The hard part is figuring out where I want to aim, with the 5-year gap between E. and S., and then L. being a newbie to full-on school. Having moved twice in 2019, I nixed MT and just focused on individual work. That came with costs. Shakespeare, Plutarch, art study, and composer study suffered. Memory work barely happened at all. I was BUSY. We missed out on discussing things together. Now that we’re settled, it’s time to restart MT.

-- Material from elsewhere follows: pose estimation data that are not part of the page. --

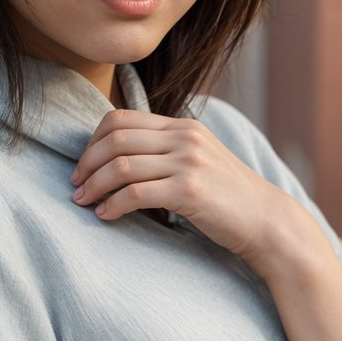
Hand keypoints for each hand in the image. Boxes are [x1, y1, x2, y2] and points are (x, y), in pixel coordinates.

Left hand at [70, 107, 294, 272]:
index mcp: (182, 127)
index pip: (121, 119)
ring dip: (94, 185)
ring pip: (121, 165)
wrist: (266, 221)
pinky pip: (136, 194)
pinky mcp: (190, 191)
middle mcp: (184, 138)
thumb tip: (119, 158)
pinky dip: (113, 205)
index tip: (83, 164)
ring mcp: (189, 162)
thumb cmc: (227, 198)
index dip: (92, 141)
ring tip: (83, 202)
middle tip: (75, 186)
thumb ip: (166, 152)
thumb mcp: (198, 161)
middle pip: (115, 139)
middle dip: (86, 163)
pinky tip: (106, 215)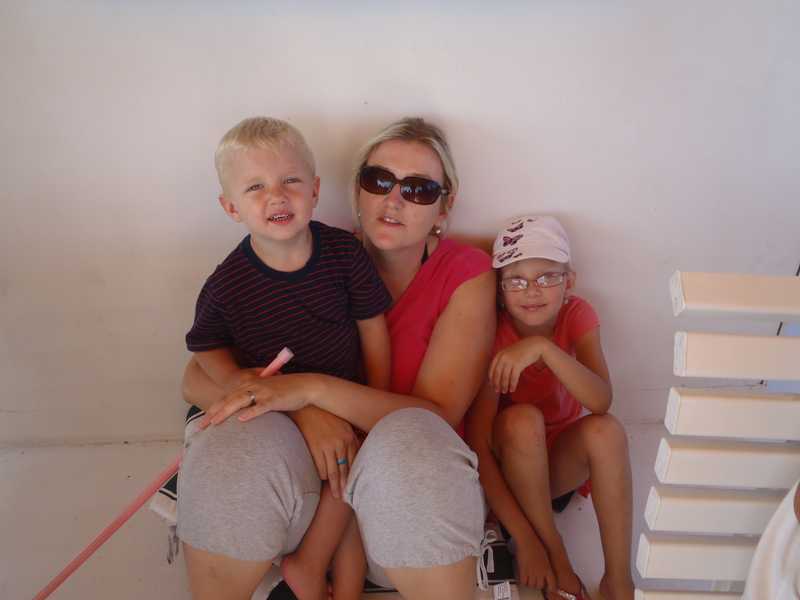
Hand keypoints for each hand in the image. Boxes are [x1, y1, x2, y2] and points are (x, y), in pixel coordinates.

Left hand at [199, 372, 313, 428]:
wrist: (305, 386)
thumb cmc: (285, 392)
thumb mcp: (265, 393)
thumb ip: (252, 400)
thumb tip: (239, 414)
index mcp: (249, 385)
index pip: (226, 397)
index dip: (213, 409)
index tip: (203, 422)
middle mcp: (253, 386)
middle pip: (228, 400)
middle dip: (213, 413)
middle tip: (201, 426)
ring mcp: (263, 392)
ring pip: (240, 402)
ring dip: (226, 412)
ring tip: (215, 422)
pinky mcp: (274, 399)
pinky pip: (260, 406)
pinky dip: (251, 412)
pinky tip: (242, 419)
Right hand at [291, 406, 358, 499]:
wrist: (309, 408)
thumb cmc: (327, 417)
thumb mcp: (344, 426)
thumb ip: (352, 440)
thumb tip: (358, 458)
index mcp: (349, 438)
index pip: (354, 463)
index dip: (353, 477)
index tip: (354, 488)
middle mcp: (340, 443)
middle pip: (344, 471)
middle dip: (344, 487)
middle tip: (345, 499)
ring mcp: (327, 446)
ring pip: (332, 473)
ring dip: (333, 485)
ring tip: (335, 494)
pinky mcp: (315, 448)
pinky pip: (320, 468)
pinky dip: (322, 475)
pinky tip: (324, 479)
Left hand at [490, 337, 547, 393]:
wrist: (535, 345)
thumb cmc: (522, 351)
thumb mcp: (509, 353)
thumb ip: (503, 360)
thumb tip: (498, 375)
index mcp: (499, 354)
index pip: (492, 369)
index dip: (491, 378)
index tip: (491, 385)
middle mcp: (503, 357)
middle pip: (497, 374)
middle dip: (496, 383)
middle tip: (497, 391)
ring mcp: (510, 360)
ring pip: (505, 377)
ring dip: (504, 386)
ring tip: (504, 391)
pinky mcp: (518, 364)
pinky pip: (513, 378)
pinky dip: (512, 385)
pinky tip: (512, 390)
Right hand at [514, 534, 556, 591]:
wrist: (527, 540)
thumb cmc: (536, 545)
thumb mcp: (545, 557)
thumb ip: (545, 567)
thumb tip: (544, 573)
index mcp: (548, 569)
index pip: (552, 585)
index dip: (550, 588)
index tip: (548, 588)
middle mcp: (541, 572)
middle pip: (539, 586)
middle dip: (537, 585)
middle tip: (534, 581)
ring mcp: (532, 572)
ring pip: (531, 585)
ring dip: (529, 584)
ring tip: (527, 579)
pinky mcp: (523, 570)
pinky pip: (523, 582)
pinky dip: (522, 581)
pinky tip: (522, 578)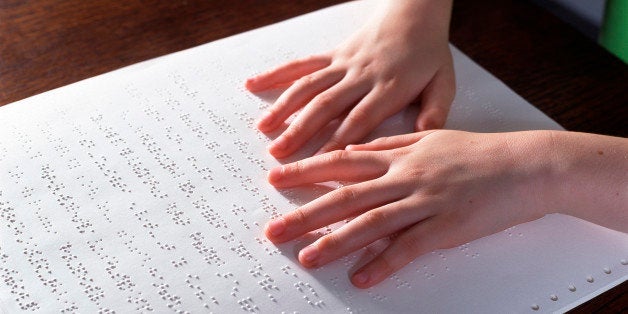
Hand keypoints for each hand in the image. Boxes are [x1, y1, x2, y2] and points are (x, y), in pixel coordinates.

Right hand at [246, 0, 454, 157]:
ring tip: (263, 129)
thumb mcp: (444, 82)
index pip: (359, 121)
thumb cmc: (429, 53)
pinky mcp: (332, 54)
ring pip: (308, 86)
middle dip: (300, 131)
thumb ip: (435, 110)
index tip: (317, 165)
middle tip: (278, 155)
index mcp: (389, 89)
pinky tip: (254, 84)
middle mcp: (361, 76)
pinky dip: (276, 74)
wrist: (415, 12)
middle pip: (326, 106)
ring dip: (284, 107)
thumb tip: (424, 134)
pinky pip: (302, 64)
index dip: (336, 143)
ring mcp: (343, 64)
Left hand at [264, 130, 557, 287]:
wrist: (526, 165)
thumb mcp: (431, 139)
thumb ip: (392, 144)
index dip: (307, 170)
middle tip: (274, 228)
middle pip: (346, 195)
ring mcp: (425, 200)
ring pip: (370, 222)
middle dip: (305, 212)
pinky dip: (383, 264)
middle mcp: (406, 176)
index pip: (342, 162)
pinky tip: (361, 278)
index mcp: (400, 154)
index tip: (276, 178)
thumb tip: (355, 150)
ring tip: (307, 257)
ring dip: (335, 242)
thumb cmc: (479, 153)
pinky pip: (409, 248)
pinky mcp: (447, 226)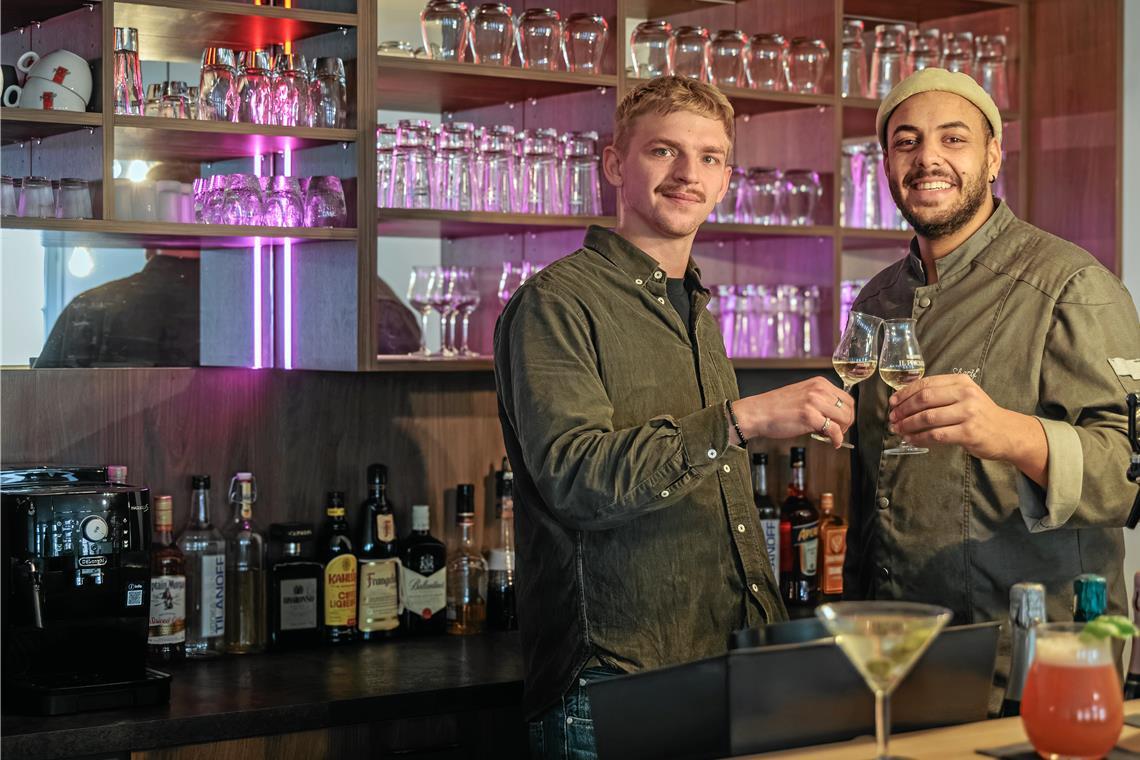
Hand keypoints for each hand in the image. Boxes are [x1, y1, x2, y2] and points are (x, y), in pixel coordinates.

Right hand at [734, 377, 854, 448]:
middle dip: (847, 423)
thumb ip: (819, 401)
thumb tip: (835, 416)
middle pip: (849, 408)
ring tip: (832, 437)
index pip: (846, 397)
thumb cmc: (775, 407)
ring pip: (844, 418)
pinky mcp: (809, 416)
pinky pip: (834, 430)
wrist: (757, 413)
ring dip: (842, 431)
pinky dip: (837, 439)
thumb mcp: (802, 395)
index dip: (847, 413)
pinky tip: (833, 443)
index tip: (841, 422)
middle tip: (838, 431)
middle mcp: (818, 390)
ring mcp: (814, 402)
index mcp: (818, 383)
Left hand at [889, 374, 1026, 461]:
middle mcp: (965, 394)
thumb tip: (904, 401)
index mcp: (961, 381)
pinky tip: (911, 440)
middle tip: (892, 418)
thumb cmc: (980, 415)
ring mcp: (968, 413)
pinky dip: (919, 438)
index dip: (905, 393)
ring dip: (908, 425)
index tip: (892, 402)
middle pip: (924, 399)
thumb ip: (940, 394)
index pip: (926, 384)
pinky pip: (936, 435)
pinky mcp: (969, 432)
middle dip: (903, 409)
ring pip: (928, 417)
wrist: (1008, 432)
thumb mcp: (964, 396)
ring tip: (898, 430)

This term I’ve decided to aim Shakespeare and Plutarch at the oldest, while the girls listen in and do handwriting/drawing/fine motor. I won’t ask them for much narration. Our reading schedule for these is AMBITIOUS. Maybe crazy. Then we’ll do all the memory & read aloud stuff that suits everyone. These lessons are SHORT. Then E. will go do his individual work while I read aloud w/ just the girls.
Also, “Morning Time” is a misnomer, considering we break it up throughout the day. It should really be called Morning/Lunch/Nap Time. I need a new name. Circle Time? Except we don’t sit in a circle. Together school? Except we’re together doing school all day. I don’t think English has the word I’m looking for. Maybe Tertulia or Salon?
Our actual coursework is: the Scottish Play, Plutarch is Alexander the Great’s life, our artist is Gustave Courbet, composer is Paganini, Bible memory is Psalm 46, Hymn is Jesus, Savior, Pilot Me, read alouds will rotate from Burgess Bird Book, Trial and Triumph, Blue Fairy Book, Voyage of the Dawn Treader, Vanderbeekers, & picture books. Timeline is from Classical Conversations. Poems are Charge of the Light Brigade, Winter Night by Teasdale, and The Land of Nod.
Whew! It’s gonna be a fun term! What do you guys do for Morning Time?